Section 7 : Solved Questions in Blockchain Architecture Design

a. Which cryptographic algorithm is used in blockchain ? Explain in detail. 

Ans. Following cryptographic algorithms are used in blockchain: 

A. Elliptic Curve Cryptography (ECC) :

• 1. Elliptic Curve Cryptography (ECC) is a key-based encryption technology.
• 2. ECC focuses on pairs of public and private keys for blockchain network decryption and encryption.
• 3. ECC is a strong cryptography method.
• 4. It generates security between key pairs for public key encryption using elliptic curve mathematics.
• 5. Due to its lower key size and capacity to maintain security, ECC has gradually gained favour.
• 6. ECC’s approach to public key cryptography systems is based on how elliptic curves are algebraically constructed over finite fields.
• 7. ECC generates keys that are mathematically more difficult to breach.
• 8. As a result, ECC is regarded as the next generation implementation of public key cryptography in blockchain networks.
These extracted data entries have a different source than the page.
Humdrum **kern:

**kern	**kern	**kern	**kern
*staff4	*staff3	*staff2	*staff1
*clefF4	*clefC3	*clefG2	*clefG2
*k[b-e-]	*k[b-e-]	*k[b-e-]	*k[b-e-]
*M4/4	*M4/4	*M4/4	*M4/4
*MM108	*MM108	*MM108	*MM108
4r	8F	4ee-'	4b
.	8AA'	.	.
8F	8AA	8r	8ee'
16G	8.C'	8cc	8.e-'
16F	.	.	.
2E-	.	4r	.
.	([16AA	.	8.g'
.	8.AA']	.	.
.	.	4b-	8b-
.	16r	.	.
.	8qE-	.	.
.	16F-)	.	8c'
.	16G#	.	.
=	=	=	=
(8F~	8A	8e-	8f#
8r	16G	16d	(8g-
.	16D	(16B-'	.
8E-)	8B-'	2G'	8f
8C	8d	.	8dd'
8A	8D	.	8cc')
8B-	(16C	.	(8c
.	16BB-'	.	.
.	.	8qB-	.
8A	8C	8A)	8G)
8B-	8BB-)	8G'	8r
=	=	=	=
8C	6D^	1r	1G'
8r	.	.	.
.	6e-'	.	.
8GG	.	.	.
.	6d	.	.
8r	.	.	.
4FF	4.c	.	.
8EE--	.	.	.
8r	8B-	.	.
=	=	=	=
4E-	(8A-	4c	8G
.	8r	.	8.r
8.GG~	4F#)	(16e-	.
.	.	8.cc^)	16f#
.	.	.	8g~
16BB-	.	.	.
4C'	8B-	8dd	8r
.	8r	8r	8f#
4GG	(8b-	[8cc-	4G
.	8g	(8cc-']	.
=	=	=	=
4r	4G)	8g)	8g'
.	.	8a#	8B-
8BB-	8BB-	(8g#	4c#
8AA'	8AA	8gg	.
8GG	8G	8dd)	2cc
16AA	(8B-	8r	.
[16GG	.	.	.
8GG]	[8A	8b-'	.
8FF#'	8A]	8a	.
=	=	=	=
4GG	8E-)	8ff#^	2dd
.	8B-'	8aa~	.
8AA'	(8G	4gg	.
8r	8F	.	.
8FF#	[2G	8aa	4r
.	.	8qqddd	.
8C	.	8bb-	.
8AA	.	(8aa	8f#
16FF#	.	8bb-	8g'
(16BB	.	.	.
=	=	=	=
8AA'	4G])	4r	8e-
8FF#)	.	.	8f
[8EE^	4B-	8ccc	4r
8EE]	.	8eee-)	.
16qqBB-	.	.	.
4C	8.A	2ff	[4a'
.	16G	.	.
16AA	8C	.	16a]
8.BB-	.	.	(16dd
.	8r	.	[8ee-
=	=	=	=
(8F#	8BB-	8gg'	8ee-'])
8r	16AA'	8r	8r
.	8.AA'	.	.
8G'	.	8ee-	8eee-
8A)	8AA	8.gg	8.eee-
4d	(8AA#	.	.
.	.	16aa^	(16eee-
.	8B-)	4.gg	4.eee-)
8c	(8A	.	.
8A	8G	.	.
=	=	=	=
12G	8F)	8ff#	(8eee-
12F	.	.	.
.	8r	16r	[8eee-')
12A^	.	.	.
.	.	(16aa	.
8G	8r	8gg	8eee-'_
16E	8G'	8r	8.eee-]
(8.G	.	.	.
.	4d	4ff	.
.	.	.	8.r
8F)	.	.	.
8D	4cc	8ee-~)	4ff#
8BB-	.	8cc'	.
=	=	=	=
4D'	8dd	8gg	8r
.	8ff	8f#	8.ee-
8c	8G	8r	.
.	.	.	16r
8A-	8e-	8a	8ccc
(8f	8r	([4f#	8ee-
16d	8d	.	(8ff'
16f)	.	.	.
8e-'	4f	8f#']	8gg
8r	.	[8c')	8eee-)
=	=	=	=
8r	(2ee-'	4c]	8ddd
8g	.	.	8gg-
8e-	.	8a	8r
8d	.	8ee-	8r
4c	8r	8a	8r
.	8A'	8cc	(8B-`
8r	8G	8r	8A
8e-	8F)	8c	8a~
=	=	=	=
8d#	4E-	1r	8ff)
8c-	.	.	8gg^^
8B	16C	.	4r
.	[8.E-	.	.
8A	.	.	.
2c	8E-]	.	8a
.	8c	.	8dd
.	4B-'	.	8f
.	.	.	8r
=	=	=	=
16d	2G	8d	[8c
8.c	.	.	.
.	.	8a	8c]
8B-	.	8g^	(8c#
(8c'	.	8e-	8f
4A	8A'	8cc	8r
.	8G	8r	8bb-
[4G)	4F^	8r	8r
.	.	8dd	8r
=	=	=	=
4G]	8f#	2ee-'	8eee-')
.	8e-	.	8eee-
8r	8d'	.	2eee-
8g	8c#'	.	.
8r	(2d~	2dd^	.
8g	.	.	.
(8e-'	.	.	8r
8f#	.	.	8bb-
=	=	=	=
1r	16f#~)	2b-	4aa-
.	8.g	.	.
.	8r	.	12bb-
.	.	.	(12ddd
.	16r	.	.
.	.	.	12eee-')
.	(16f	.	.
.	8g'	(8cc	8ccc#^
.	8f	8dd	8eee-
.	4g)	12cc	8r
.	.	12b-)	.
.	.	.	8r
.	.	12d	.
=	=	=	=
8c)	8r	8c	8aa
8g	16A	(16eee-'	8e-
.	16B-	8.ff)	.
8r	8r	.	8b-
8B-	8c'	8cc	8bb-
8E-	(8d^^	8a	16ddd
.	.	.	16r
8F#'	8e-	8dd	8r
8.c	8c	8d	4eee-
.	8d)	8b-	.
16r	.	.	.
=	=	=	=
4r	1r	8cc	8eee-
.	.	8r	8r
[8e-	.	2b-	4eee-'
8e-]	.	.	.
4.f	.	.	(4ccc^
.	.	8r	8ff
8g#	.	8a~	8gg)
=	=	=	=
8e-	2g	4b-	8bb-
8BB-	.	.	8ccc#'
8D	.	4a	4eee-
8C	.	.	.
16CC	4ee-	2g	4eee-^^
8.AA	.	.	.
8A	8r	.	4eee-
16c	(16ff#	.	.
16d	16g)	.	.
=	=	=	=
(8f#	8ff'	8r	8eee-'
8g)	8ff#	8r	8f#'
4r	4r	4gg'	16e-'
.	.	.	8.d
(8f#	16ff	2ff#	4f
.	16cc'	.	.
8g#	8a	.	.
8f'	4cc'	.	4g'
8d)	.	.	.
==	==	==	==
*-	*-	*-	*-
B. SHA-256 Hashing Algorithm :

• 1. The Bitcoin protocol’s hash function and mining method is Secure Hashing Algorithm (SHA)-256.
• 2. It refers to the cryptographic hash function, which generates a 256-bit result.
• 3. It moderates address generation and management, as well as transaction verification.
• 4. It is a Secure Hashing Algorithm, which is widely used in digital signatures and authentication.
• 5. SHA-256 is the most well-known cryptographic hash algorithm because it is widely employed in blockchain technology.
• The National Security Agency (NSA) created the SHA-256 Hashing method in 2001.
• 7. The algorithm is a SHA-2 version (Secure Hash Algorithm 2).
• 8. SHA-256 is also used in major encryption protocols like SSL, TLS, and SSH, as well as open source operating systems like Unix/Linux.
• 9. The hash algorithm is incredibly secure, and its inner workings are not known to the general public.
• 10. It is used to protect sensitive information because of its capacity to verify data content without revealing it.
• 11. Because it does not require the storage of actual passwords, it is also used for password verification.
• 12. A brute force approach is exceedingly unlikely to succeed because to the vast number of possible combinations.
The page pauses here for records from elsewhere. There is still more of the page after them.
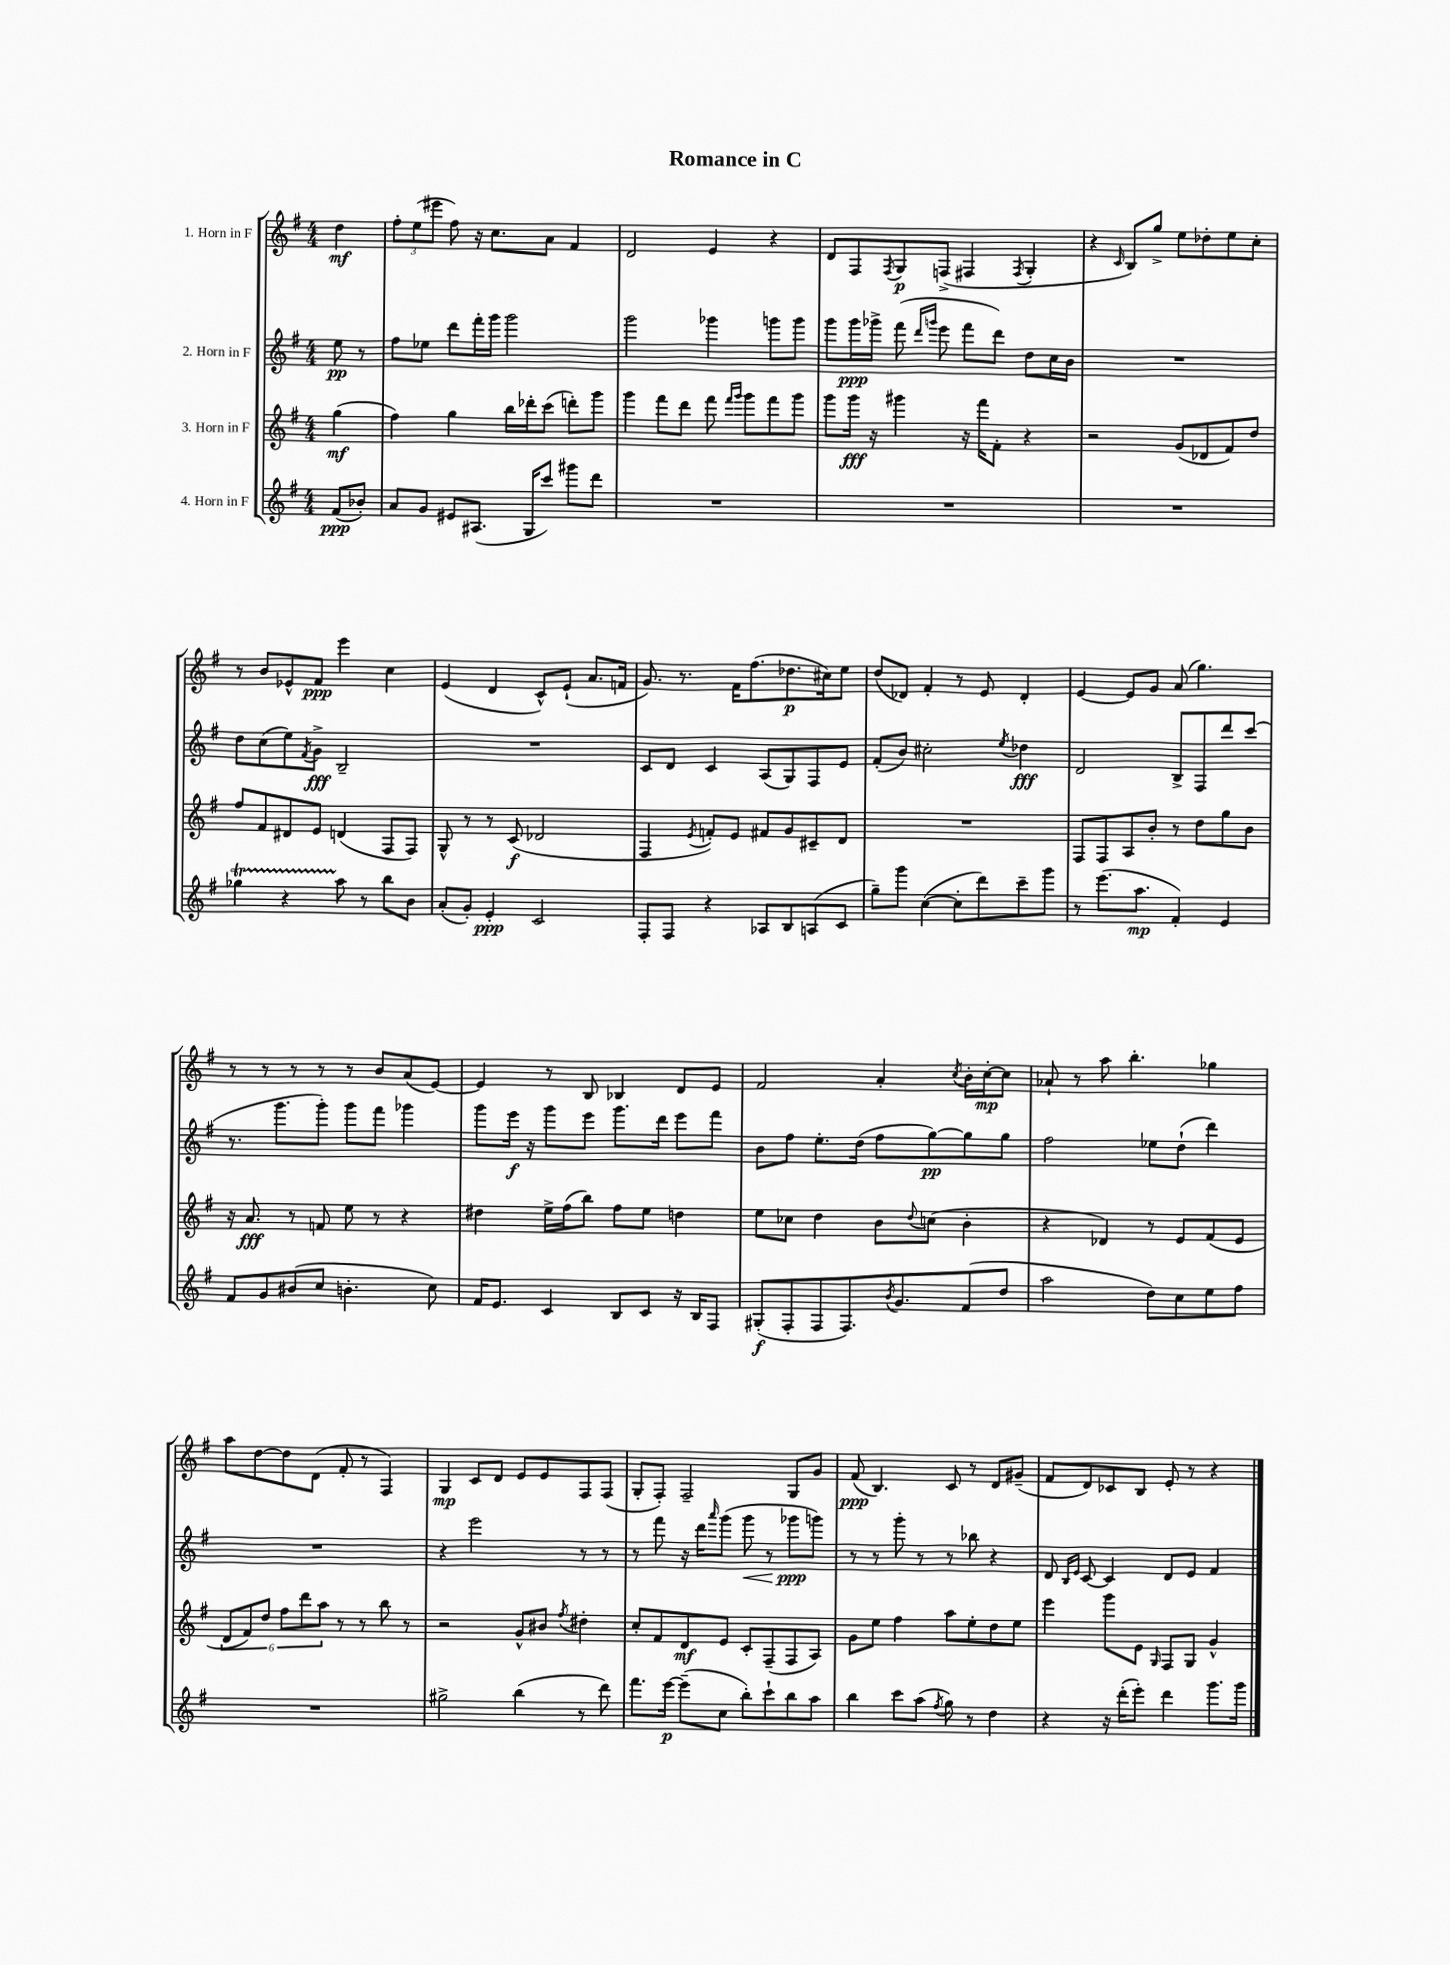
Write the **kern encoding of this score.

**kern	**dynam	**kern	**dynam	**kern	**dynam	**kern	**dynam
*part4	*part4	*part3	*part3	*part2	*part2	*part1	*part1
*staff4	*staff4	*staff3	*staff3	*staff2	*staff2	*staff1	*staff1
*I"4. Horn in F	*	*I"3. Horn in F	*	*I"2. Horn in F	*	*I"1. Horn in F	*
*clefG2	*	*clefG2	*	*clefG2	*	*clefG2	*
*k[f#]	*	*k[f#]	*	*k[f#]	*	*k[f#]	*
*M4/4	*	*M4/4	*	*M4/4	*	*M4/4	*
=	=	=	=	=	=	=	=
(8f#/L	ppp	(4gg\	mf	8ee\	pp	4dd\	mf
8b-X'/J)	.	.	.	8r	.	.	.
=1	=1	=1	=1	=1	=1	=1	=1
8a/L	.	4ff#\)	.	8ff#\L	.	12ff#'\L	.
.	.	.	.	.	.	(12ee\	.
8g/J	.	.	.	8ee-X\J	.	.	.
.	.	.	.	.	.	12eee#X\J	.
8e#X/L	.	4gg\	.	8ddd\L	.	8ff#\)	.
(8.A#X/J	.	.	.	16fff#'\L	.	16r	.
.	.	.	.	16ggg\JJ	.	8.cc\L	.
.	.	16bb\LL	.	2ggg\	.	.	.
16G/KL	.	16ddd-X'\J	.	.	.	.	.
8ccc/J)	.	(8ccc\J	.	.	.	8a\J	.
8ggg#X\L	.	8dddn'\L)	.	.	.	4f#/	.
8ddd\J	.	8ggg\J	.	.	.	.	.
=2	=2	=2	=2	=2	=2	=2	=2
1r	.	4ggg\	.	2ggg\	.	2d/	.
.	.	8fff#\L	.	.	.	.	.
.	.	8ddd\J	.	.	.	.	.
.	.	8fff#\	.	4ggg-X\	.	4e/	.
.	.	16qqfff#/LL	.	.	.	.	.
.	.	16qqggg/JJ	.	.	.	.	.
.	.	8ggg\L	.	.	.	.	.
.	.	8fff#\	.	8gggn\L	.	4r	.
.	.	8ggg\J	.	8ggg\J	.	.	.
=3	=3	=3	=3	=3	=3	=3	=3
1r	.	8ggg\L	.	8ggg\L	.	8d/L	.
.	.	16ggg\Jk	fff	16ggg\L	ppp	8F#/	.
.	.	16r	.	16ggg-X^\JJ	.	.	.
.	.	.	.	.	.	8qF#/	.
.	.	4ggg#X\	.	(8fff#\	.	8G/	p
.	.	.	.	16qqddd/LL	.	.	.
.	.	.	.	16qqgggn/JJ	.	.	.
.	.	.	.	8eee\	.	(8Fn^/J	.
.	.	16r	.	8fff#\L	.	4F#X/	.
.	.	16fff#\KL	.	.	.	.	.
.	.	8f#'\J	.	8ddd\J)	.	.	.
.	.	.	.	.	.	8qF#/	.
.	.	4r	.	8dd\L	.	4G'/	.
.	.	.	.	16cc\L	.	.	.
.	.	.	.	16b\JJ	.	.	.
=4	=4	=4	=4	=4	=4	=4	=4
1r	.	2r	.	1r	.	4r	.
.	.	.	.	.	.	16qqc/	.
.	.	.	.	.	.	8B/L)	.
.	.	.	.	.	.	8gg^/J	.
.	.	(8g/L	.	.	.	8ee\L	.
.	.	8d-X/	.	.	.	8dd-X'\	.
.	.	8f#/)	.	.	.	8ee\	.
.	.	8dd/J	.	.	.	8cc'\J	.
!!LO:LB:g=z
=5	=5	=5	=5	=5	=5	=5	=5
4gg-XT\	.	8ff#/L	.	8dd\L	.	8r	.
.	.	8f#/	.	(8cc\	.	8b/L	.
4r	.	8d#X/	.	8ee\)	.	8e-X^^/	.
.	.	.	.	8qf#/	.	.	.
.	.	8e/J	.	8g^\J	fff	8f#/J	ppp
8aa\	.	(4dn/	.	2B~/	.	4eee\	.
8r	.	.	.	.	.	.	.
8bb\L	.	8F#/L	.	.	.	4cc\	.
8b\J	.	8F#/J)	.	.	.	.	.
=6	=6	=6	=6	=6	=6	=6	=6
(8a'/L	.	8G^^/	.	1r	.	(4e/	.
8g'/J)	.	8r	.	.	.	.	.
4e'/	ppp	8r	.	.	.	4d/	.
.	.	(8c/	f	.	.	.	.
2c/	.	2d-X/	.	.	.	8c^^/L)	.
.	.	.	.	.	.	(8e`/J	.
.	.	.	.	.	.	8.a/L	.
.	.	.	.	.	.	16fn/Jk	.
=7	=7	=7	=7	=7	=7	=7	=7
8F#'/L	.	4F#/	.	8c/L	.	8.g/)	.
8F#/J	.	.	.	8d/J	.	.	.
.	.	.	.	.	.	8.r	.
.	.	8qe/	.	.	.	.	.
4r	.	8fn'/L)	.	4c/	.	.	.
.	.	8e/J	.	.	.	16f#\KL	.
.	.	.	.	.	.	(8.ff#\	.
8A-X/L	.	8f#X/L	.	(8A/L	.	.	.
8B/	.	8g/	.	8G/)	.	8.dd-X\	p
(8An/	.	8c#X~/	.	8F#/	.	.	.
.	.	.	.	.	.	16cc#X\k)	.
8c/J	.	8d/J	.	8e/J	.	8ee\J	.
=8	=8	=8	=8	=8	=8	=8	=8
8gg~\L)	.	1r	.	(8f#'/L	.	(8dd/L	.
8ggg\J	.	.	.	8b/J)	.	8d-X/J)	.
([4cc\	.	.	.	2cc#X'\	.	4f#'/	.
8cc'\L]	.	.	.	.	.	8r	.
8ddd\)	.	.	.	.	.	8e/	.
.	.	.	.	8qee/	.	.	.
8ccc~\	.	.	.	4dd-X\	fff	4d-'/	.
8ggg\J	.	.	.	.	.	.	.
=9	=9	=9	=9	=9	=9	=9	=9
8r	.	8F#/L	.	2d/	.	[4e/	.
(8.eee\L	.	8F#/	.	.	.	.	.
.	.	8A/	.	.	.	8e/L]	.
8.aa\J	mp	.	.	.	.	.	.
.	.	8b'/J	.	.	.	8g/J	.
4f#'/)	.	8r	.	8B^/L	.	(8a/	.
.	.	8dd\L	.	8F#/	.	4.gg\)	.
4e/	.	8gg\	.	8ddd/	.	.	.
.	.	8b\J	.	(8ccc/J	.	.	.
!!LO:LB:g=z
=10	=10	=10	=10	=10	=10	=10	=10
8f#/L	.	16r	.	8.r	.	8r	.
.	.	8.a/	fff	.	.	.	.
8g/	.	.	.	.	.	8r	.
.	.	.	.	8.ggg\L	.	.	.
(8b#X/	.	8r	.	.	.	8r	.
8cc/J	.	8fn/	.	8ggg'\J)	.	8r	.
4.bn'\	.	8ee\	.	8ggg\L	.	8r	.
.	.	8r	.	8fff#\J	.	8b/L	.
.	.	4r	.	4ggg-X\	.	(8a/	.
8cc\)	.	.	.	.	.	[8e/J)	.
=11	=11	=11	=11	=11	=11	=11	=11
16f#/KL	.	4dd#X\	.	8ggg\L	.	4e/]	.
8.e/J	.	.	.	.	.	.	.
.	.	.	.	16eee\Jk	f	.	.
.	.	.	.	16r	.	.	.
4c/	.	16ee^\LL	.	8ggg\L	.	8r	.
.	.	(16ff#\J	.	.	.	.	.
.	.	8bb\J)	.	8eee\J	.	8B/	.
8B/L	.	8ff#\L	.	8.ggg\L	.	4B-X/	.
8c/J	.	8ee\J	.	.	.	.	.
.	.	.	.	16ddd\Jk	.	.	.
16r	.	4ddn\	.	8eee\L	.	8d/L	.
16B/KL	.	.	.	.	.	.	.
8F#/J	.	.	.	8fff#\J	.	8e/J	.
=12	=12	=12	=12	=12	=12	=12	=12
(8G#X'/L	f	8ee\L	.	8b\L	.	2f#/	.
8F#'/	.	8cc-X\J	.	8ff#\J	.	.	.
8F#/	.	4dd\	.	8.ee'\L	.	.	.
8.F#/)	.	.	.	.	.	.	.
.	.	.	.	(16dd\Jk	.	.	.
.	.	8b\L	.	8ff#\L	.	4a'/	.
8qb/	.	.	.	.	.	.	.
8.g/	.	.	.	.	.	.	.
.	.	8qqdd/	.	.	.	.	.
.	.	(8ccn\J	.	[8gg\)	pp	.	.
.	.	.	.	.	.	8qcc/	.
(8f#/	.	4b'\	.	8gg\]	.	16b'\LL	.
.	.	.	.	.	.	[16cc'\J	mp
8dd/J	.	.	.	8gg\J	.	8cc\J]	.
=13	=13	=13	=13	=13	=13	=13	=13
2aa\	.	4r	.	2ff#\	.	8a-X`/	.
.	.	.	.	.	.	8r	.
.	.	4d-X/)	.	.	.	8aa\	.
.	.	.	.	.	.	4.bb'\	.
8dd\L)	.	8r	.	8ee-X\L	.	.	.
8cc\	.	8e/L	.	(8dd`\J	.	.	.
8ee\	.	(8f#/	.	4ddd\)	.	4gg-X\	.
8ff#\J	.	8e/J	.	.	.	.	.
!!LO:LB:g=z
=14	=14	=14	=14	=14	=14	=14	=14
1r	.	12d/L	.	1r	.	8aa\L	.
.	.	12f#/)	.	.	.	.	.
.	.	.	.	.	.	[8dd\	.
.	.	12dd/J	.	.	.	.	.
.	.	12ff#\L	.	.	.	8dd\]	.
.	.	12ddd\	.	.	.	.	.
.	.	.	.	.	.	(8d\J	.
.	.	12aa\J	.	.	.	.	.
.	.	8r	.	.	.	8f#'/	.
.	.	8r	.	.	.	8r	.
.	.	8bb\	.	.	.	4F#/)	.
.	.	8r	.	.	.	.	.
=15	=15	=15	=15	=15	=15	=15	=15
2gg#X^\	.	2r	.	4r	.	4G/	mp
.	.	.	.	2eee\	.	8c/L	.
.	.	.	.	.	.	8d/J	.
(4bb\	.	8g^^/L	.	.	.	8e/L	.
.	.	8b#X/J	.	.	.	8e/	.
.	.	8qff#/	.	.	.	.	.
8r	.	4dd#X'\	.	8r	.	8F#/	.
8ddd\)	.	.	.	8r	.	(8F#/J	.
=16	=16	=16	=16	=16	=16	=16	=16
8.fff#\L	.	8cc'/L	.	8r	.	8G'/L	.
.	.	8f#/	.	8fff#\	.	8F#'/J)	.
[16eee\Jk	p	.	.	.	.	.	.
(8eee~\L]	.	8d/	mf	16r	.	2F#~/	.
.	.	.	.	16ddd\KL	.	.	.
.	.	.	.	16qqaaa/	.	.	.
8cc\J	.	8e/J	.	(8ggg\J	.	.	.
!	!	!	!	!	!LO:HP:b	!	!
8bb'\L)	.	8c'/L	.	8ggg\	<	.	.
8ccc`\	.	(8F#~/	.	8r	.	.	.
8bb\	.	8F#/	.	8ggg-X\L	ppp	8G/L	.
8aa\J	.	8A/J)	.	8gggn\J)	[	8g/J	.
=17	=17	=17	=17	=17	=17	=17	=17
4bb\	.	8g\L	.	8r	.	(8f#/	ppp
.	.	8ee\J	.	8r	.	4.B/)	.
8ccc\L	.	4ff#\	.	8ggg'\	.	.	.
(8aa\J	.	.	.	8r	.	.	.
8qff#/	.	.	.	.	.	.	.
8gg\)	.	8aa\L	.	8r	.	8c/	.
8r	.	8ee'\	.	8bb-X\	.	8r	.
4dd\	.	8dd\	.	4r	.	8d/L	.
.	.	8ee\J	.	.	.	(8g#X~/J	.
=18	=18	=18	=18	=18	=18	=18	=18
4r	.	4eee\	.	8d/	.	8f#/L	.
.	.	.	.	16qqB/LL	.	.	.
.	.	.	.	16qqe/JJ	.	.	.
.	.	.	.	[8c/	.	8d/)	.
16r	.	8ggg\L	.	4c/]	.	8c-X/	.
(16ddd'\KL	.	.	.	.	.	.	.
8eee'\J)	.	8e\J	.	.	.	8B/J	.
.	.	16qqG/	.	.	.	.	.
4ddd\	.	8F#/L	.	8d/L	.	8e'/	.
.	.	8G/J	.	8e/J	.	8r	.
8.ggg\L	.	4g^^/	.	4f#/	.	4r	.
16ggg\Jk	.	.	.	.	.	.	.
==	==	==	==	==	==	==	==
*-	*-	*-	*-	*-	*-	*-	*-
b. Mention various limitations of blockchaining in detail with proper representation. 

Ans. Following are the limitations/disadvantages of blockchain :

• 1. Scalability is an issue: Blockchains are not as scalable as their centralised counterparts. As a result, there is network congestion. The more individuals or nodes join the network, the more likely it will slow down.
• 2. Consume too much energy: Bitcoin rewards miners for solving challenging mathematical puzzles. The tremendous energy consumption makes these complicated mathematical problems unsuitable for use in the actual world. As the ledger is updated with a new transaction, the miners must solve the problems, which requires a significant amount of energy.
• 3. Data is immutable: Immutability of data has always been one of the blockchain’s major drawbacks. For example, if you have completed payment and need to go back and modify that payment, you cannot do so.
• 4. Blockchains are inefficient: One of the major downsides of blockchain is that there are numerous blockchain systems that have numerous inefficiencies within the system. For example, Bitcoin’s blockchain technology is inefficient for data storage.
• 5. Not completely secure: Other systems are not as secure as blockchain technology. This does not, however, imply that it is totally secure. The blockchain network can be corrupted in a variety of methods, including 51% attacks, double-spending, DDoS attacks, cryptographic cracking, and so on.
• 6. Cost of implementation: The true cost of using blockchain technology is enormous. Even though the majority of blockchain solutions are open source, they demand significant commitment from the company that wishes to pursue them.
• 7. Expertise knowledge: It is difficult to implement and manage a blockchain project. Businesses must engage several blockchain experts, which causes an issue and is considered one of the downsides of blockchain.